- TASK BRIEF
Once the line with "Lizard Pest Control" is found in the entries below, repeat it and each following line exactly, up to and including the line with "Dr Uliana Gout: ‘Consider a professional". Add no other lines.

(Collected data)

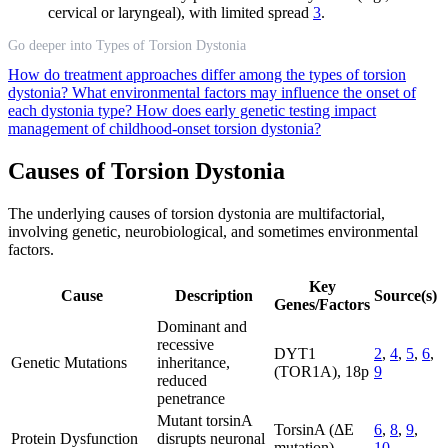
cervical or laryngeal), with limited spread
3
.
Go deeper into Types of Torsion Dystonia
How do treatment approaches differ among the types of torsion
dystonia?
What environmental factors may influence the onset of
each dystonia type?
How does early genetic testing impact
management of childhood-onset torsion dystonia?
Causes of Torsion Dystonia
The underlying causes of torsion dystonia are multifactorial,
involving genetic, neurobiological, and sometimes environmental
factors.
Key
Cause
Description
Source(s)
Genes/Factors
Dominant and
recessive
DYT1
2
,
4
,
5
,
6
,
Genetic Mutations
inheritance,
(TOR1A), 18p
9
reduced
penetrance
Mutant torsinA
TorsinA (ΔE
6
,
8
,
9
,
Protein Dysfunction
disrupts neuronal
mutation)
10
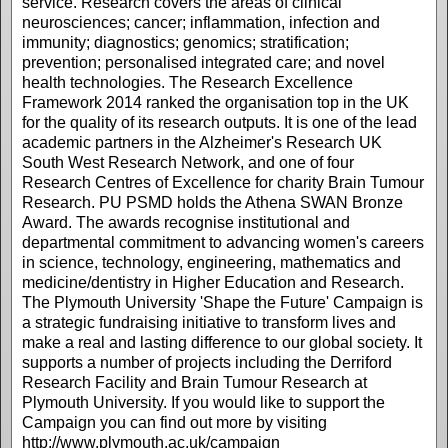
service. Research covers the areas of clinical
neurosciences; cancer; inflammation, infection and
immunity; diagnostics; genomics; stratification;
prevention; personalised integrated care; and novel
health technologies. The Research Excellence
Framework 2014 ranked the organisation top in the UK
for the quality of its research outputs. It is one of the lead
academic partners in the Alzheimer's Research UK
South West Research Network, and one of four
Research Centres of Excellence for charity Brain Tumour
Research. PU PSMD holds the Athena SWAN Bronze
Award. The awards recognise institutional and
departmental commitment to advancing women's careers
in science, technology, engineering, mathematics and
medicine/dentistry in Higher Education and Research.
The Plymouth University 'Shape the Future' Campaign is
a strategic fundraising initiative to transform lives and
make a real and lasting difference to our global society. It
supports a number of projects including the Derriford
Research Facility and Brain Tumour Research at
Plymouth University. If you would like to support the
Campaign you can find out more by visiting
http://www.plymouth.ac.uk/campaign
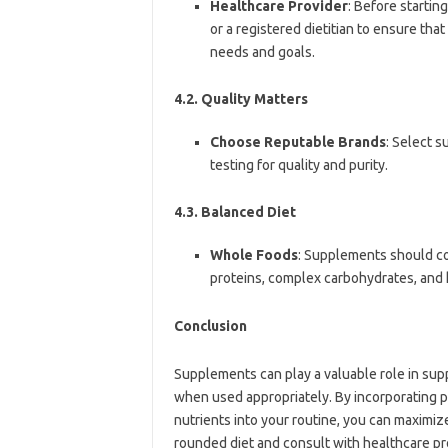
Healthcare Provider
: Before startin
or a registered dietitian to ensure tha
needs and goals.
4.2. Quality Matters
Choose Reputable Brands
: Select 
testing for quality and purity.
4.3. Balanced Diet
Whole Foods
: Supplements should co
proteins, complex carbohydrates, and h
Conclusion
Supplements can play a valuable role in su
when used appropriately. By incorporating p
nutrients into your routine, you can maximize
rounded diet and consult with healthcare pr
* * *
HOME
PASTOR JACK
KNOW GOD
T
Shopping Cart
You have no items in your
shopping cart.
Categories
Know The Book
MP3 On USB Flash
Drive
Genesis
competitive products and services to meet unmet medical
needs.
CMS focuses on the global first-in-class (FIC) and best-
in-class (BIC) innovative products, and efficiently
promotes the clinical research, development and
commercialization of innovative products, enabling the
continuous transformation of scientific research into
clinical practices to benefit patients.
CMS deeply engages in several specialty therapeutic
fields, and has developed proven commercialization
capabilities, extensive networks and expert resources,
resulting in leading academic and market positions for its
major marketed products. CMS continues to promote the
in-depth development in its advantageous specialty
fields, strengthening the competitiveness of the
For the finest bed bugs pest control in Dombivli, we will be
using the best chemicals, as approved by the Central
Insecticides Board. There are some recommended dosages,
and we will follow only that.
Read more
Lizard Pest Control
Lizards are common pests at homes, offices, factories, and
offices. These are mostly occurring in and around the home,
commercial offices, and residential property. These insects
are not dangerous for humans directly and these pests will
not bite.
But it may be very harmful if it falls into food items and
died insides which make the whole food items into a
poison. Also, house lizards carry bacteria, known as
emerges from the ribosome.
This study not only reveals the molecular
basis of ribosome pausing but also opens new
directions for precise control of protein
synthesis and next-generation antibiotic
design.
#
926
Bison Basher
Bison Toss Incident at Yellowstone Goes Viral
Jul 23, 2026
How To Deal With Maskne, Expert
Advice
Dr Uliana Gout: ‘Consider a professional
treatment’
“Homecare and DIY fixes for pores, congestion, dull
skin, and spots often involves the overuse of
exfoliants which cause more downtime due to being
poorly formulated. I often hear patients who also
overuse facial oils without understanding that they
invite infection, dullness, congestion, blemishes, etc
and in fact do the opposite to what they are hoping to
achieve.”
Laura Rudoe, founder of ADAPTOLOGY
==
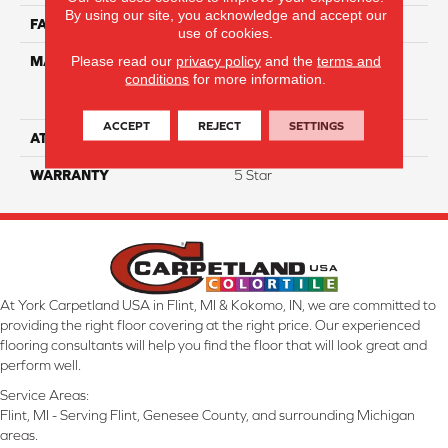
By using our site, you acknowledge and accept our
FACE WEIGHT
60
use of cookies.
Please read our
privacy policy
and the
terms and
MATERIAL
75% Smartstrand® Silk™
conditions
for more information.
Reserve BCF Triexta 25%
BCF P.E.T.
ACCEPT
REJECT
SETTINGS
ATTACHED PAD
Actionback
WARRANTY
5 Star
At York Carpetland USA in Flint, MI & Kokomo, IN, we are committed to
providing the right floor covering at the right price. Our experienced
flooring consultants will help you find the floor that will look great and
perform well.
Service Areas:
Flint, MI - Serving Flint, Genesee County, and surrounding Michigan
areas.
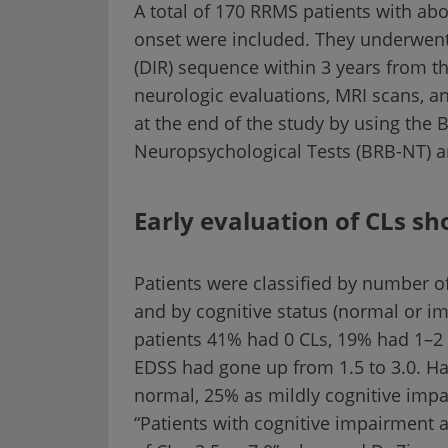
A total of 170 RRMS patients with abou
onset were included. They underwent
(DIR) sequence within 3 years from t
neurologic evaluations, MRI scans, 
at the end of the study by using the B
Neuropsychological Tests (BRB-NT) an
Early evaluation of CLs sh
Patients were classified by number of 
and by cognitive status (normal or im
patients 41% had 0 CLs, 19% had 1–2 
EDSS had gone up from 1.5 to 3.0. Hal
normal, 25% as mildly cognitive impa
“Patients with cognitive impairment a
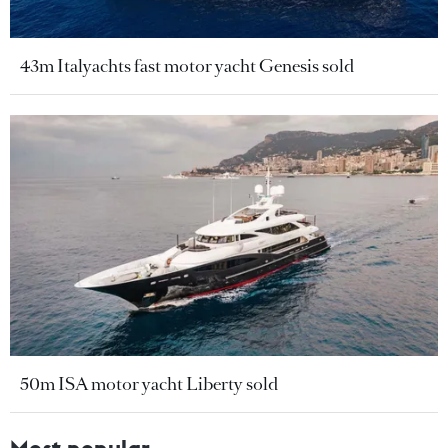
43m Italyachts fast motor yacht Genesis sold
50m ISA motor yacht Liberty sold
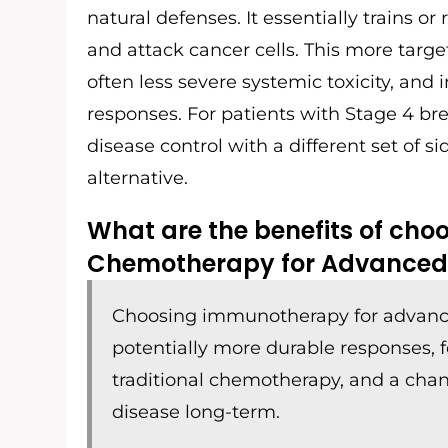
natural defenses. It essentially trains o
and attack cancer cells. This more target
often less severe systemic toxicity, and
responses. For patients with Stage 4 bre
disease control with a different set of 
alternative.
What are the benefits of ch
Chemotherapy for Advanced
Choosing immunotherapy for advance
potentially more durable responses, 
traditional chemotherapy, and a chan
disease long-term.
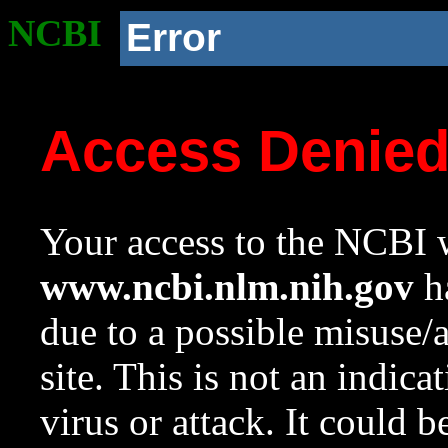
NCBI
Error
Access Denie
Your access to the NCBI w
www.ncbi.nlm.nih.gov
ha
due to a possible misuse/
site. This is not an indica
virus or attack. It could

- OUTPUT FOR THIS EXERCISE
Lizard Pest Control
Lizards are common pests at homes, offices, factories, and
offices. These are mostly occurring in and around the home,
commercial offices, and residential property. These insects
are not dangerous for humans directly and these pests will
not bite.
But it may be very harmful if it falls into food items and
died insides which make the whole food items into a
poison. Also, house lizards carry bacteria, known as
emerges from the ribosome.
This study not only reveals the molecular
basis of ribosome pausing but also opens new
directions for precise control of protein
synthesis and next-generation antibiotic
design.
#
926
Bison Basher
Bison Toss Incident at Yellowstone Goes Viral
Jul 23, 2026
How To Deal With Maskne, Expert
Advice
Dr Uliana Gout: ‘Consider a professional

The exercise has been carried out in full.